IEEE WF-IoT Session: Semantic Positioning Visa Structured Sparsity Models
Giuseppe Destino, CWC, University of Oulu, Finland; Davide Macagnano, Centre for Wireless Communications, University of Oulu, Finland
Semantic positioning is a new paradigm emerging with the Internet-of-Things (IoT) technology and its application to context-aware services in smart-spaces. Specifically, it refers to the problem of detecting user actions and locations based on prior characterization of the space and sensed data. Differently from classic positioning, input data are measurements of the interaction between human and sensors and location information is not a vector of coordinates but a point in a topological map.
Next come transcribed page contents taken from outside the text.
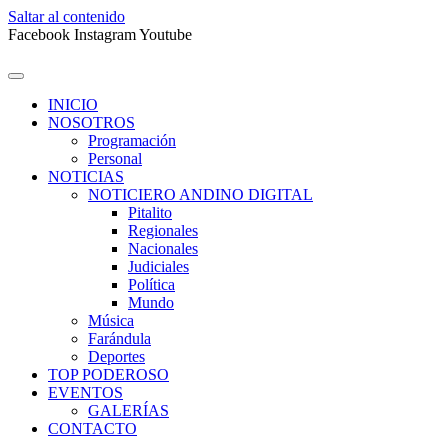
Saltar al contenido
Facebook
Instagram
Youtube
INICIO
NOSOTROS
Programación
Personal
NOTICIAS
NOTICIERO ANDINO DIGITAL
Pitalito
Regionales
Nacionales
Judiciales
Política
Mundo
Música
Farándula
Deportes
TOP PODEROSO
EVENTOS
GALERÍAS
CONTACTO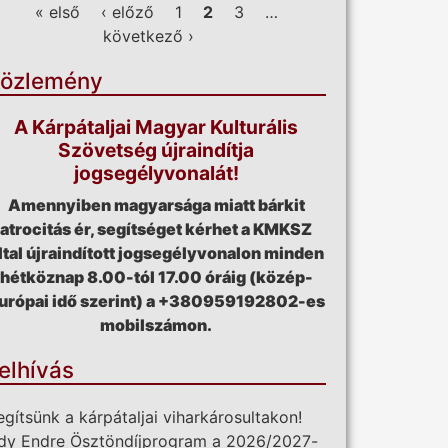
ldalak
« első
‹ előző
1
2
3
…
következő ›
özlemény
A Kárpátaljai Magyar Kulturális
Szövetség újraindítja
jogsegélyvonalát!
Amennyiben magyarsága miatt bárkit
atrocitás ér, segítséget kérhet a KMKSZ
ltal újraindított jogsegélyvonalon minden
hétköznap 8.00-tól 17.00 óráig (közép-
urópai idő szerint) a +380959192802-es
mobilszámon.
elhívás
egítsünk a kárpátaljai viharkárosultakon!
dy Endre Ösztöndíjprogram a 2026/2027-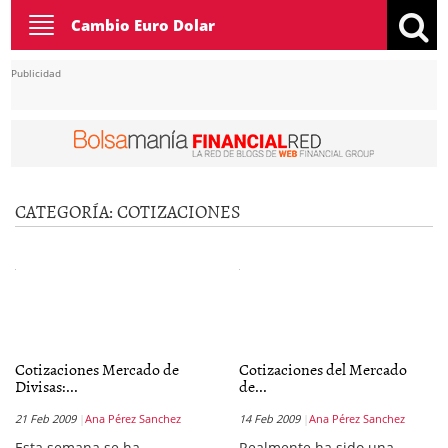
Toggle
Cambio Euro Dolar
navigation
Publicidad
CATEGORÍA:
COTIZACIONES
Cotizaciones Mercado de
Cotizaciones del Mercado
Divisas:...
de...
21 Feb 2009
Ana Pérez Sanchez
14 Feb 2009
Ana Pérez Sanchez
Esta semana se ha
Realmente ha sido una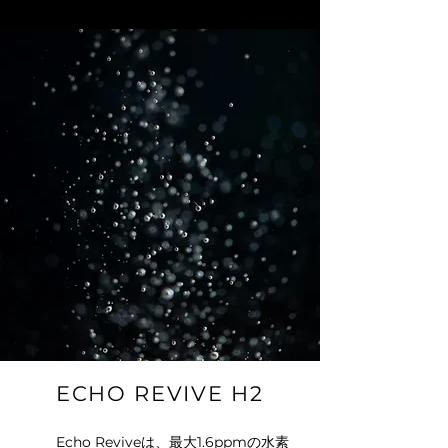
ECHO REVIVE H2
Echo Reviveは、最大1.6ppmの水素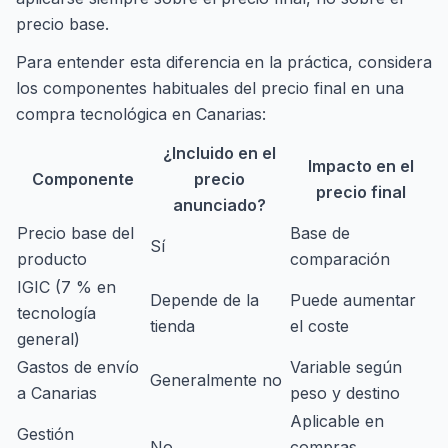
precio base.
Para entender esta diferencia en la práctica, considera
los componentes habituales del precio final en una
compra tecnológica en Canarias:
¿Incluido en el
Impacto en el
Componente
precio
precio final
anunciado?
Precio base del
Base de
Sí
producto
comparación
IGIC (7 % en
Depende de la
Puede aumentar
tecnología
tienda
el coste
general)
Gastos de envío
Variable según
Generalmente no
a Canarias
peso y destino
Aplicable en
Gestión
No
compras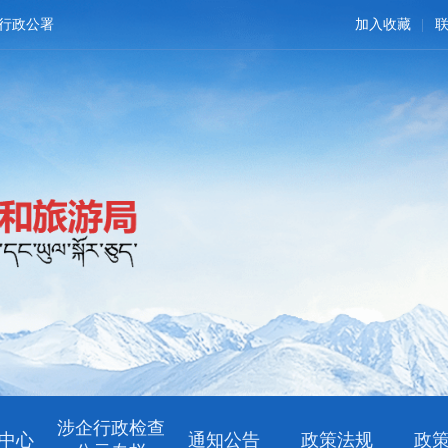
行政公署
加入收藏
涉企行政检查
中心
通知公告
政策法规
政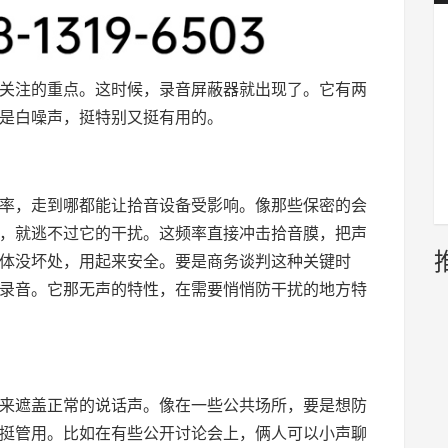
关注的重点。这时候，录音屏蔽器就出现了。它有两
是白噪声，挺特别又挺有用的。
率，走到哪都能让拾音设备受影响。像那些保密的会
，就逃不过它的干扰。这频率直接冲击拾音膜，把声
体没坏处，用起来安全。要是商务谈判这种关键时
录音。它那无声的特性，在需要悄悄防干扰的地方特
来遮盖正常的说话声。像在一些公共场所，要是想防
挺管用。比如在有些公开讨论会上，俩人可以小声聊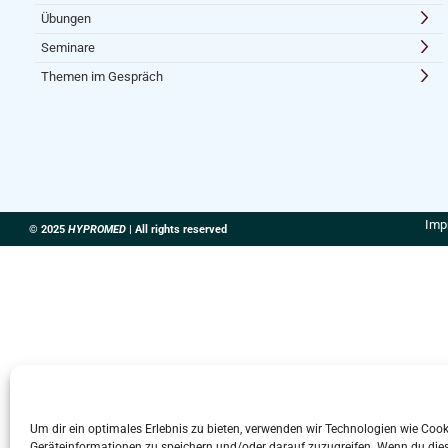
Übungen
Seminare
Themen im Gespräch
Imp
© 2025
HYPROMED
| All rights reserved
Um dir ein optimales Erlebnis zu bieten, verwenden wir Technologien wie Coo
Geräteinformationen zu speichern und/oder darauf zuzugreifen. Wenn du die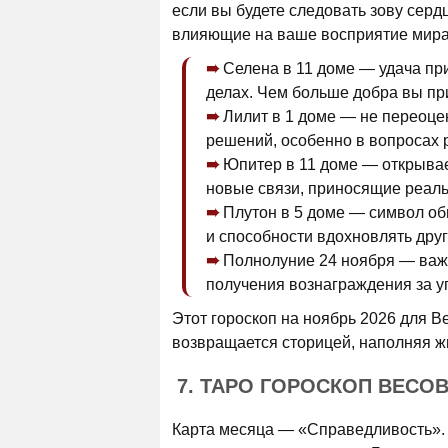
если вы будете следовать зову серд
влияющие на ваше восприятие мира
Селена в 11 доме — удача пр
делах. Чем больше добра вы пр
Лилит в 1 доме — не переоце
решений, особенно в вопросах 
Юпитер в 11 доме — открывае
новые связи, приносящие реаль
Плутон в 5 доме — символ об
и способности вдохновлять друг
Полнолуние 24 ноября — важн
получения вознаграждения за уп
Этот гороскоп на ноябрь 2026 для В
возвращается сторицей, наполняя ж
7. ТАРО ГОРОСКОП ВЕСОВ
Карта месяца — «Справедливость». 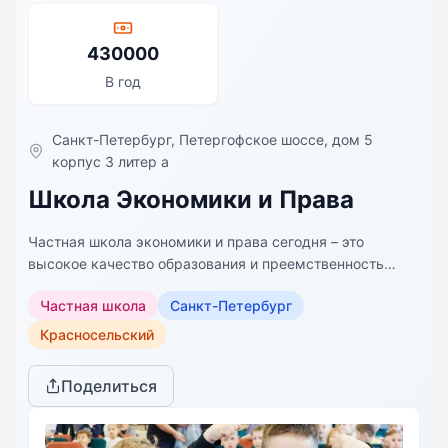
430000
В год
Санкт-Петербург, Петергофское шоссе, дом 5
корпус 3 литер а
Школа Экономики и Права
Частная школа экономики и права сегодня – это
высокое качество образования и преемственность
лучших образовательных технологий с 1 по 11 класс.
Частная школа
Санкт-Петербург
Частная школа экономики и права предлагает
разнообразные профильные программы обучения,
Красносельский
включая социально-экономический профиль,
гуманитарный, инженерно-технологический и
Поделиться
информационный. Мы уделяем особое внимание
индивидуальному подходу к каждому ребенку,
предлагая малокомплектные классы, где создаются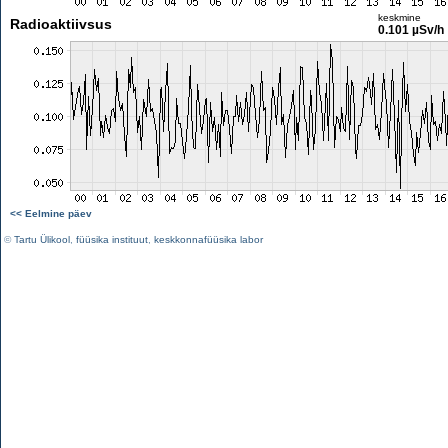
keskmine
Radioaktiivsus
0.101 µSv/h
<< Eelmine päev
©
Tartu Ülikool
,
füüsika instituut
,
keskkonnafüüsika labor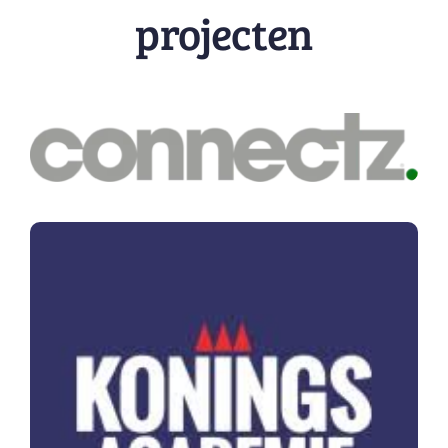
projecten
In this paper, we tackle this challenge with a mere passive monitoring system in order to preserve user privacy, handle device heterogeneity, energy efficiency and utilizing low-complexity sensors that are able to capture events generated by human actions. We develop a structured scarcity model based on the notion of discrete Radon transforms on homogeneous space in order to construct mappings from events to actions and from actions to semantic locations. We propose algorithms for human activity detection and semantic positioning. Specifically, the Least Absolute Residual and Shrinkage Operator (LARSO) for human action detection, and a mixed-norm optimization to perform semantic positioning. Simulation results are shown to validate the proposed model and compare different algorithms.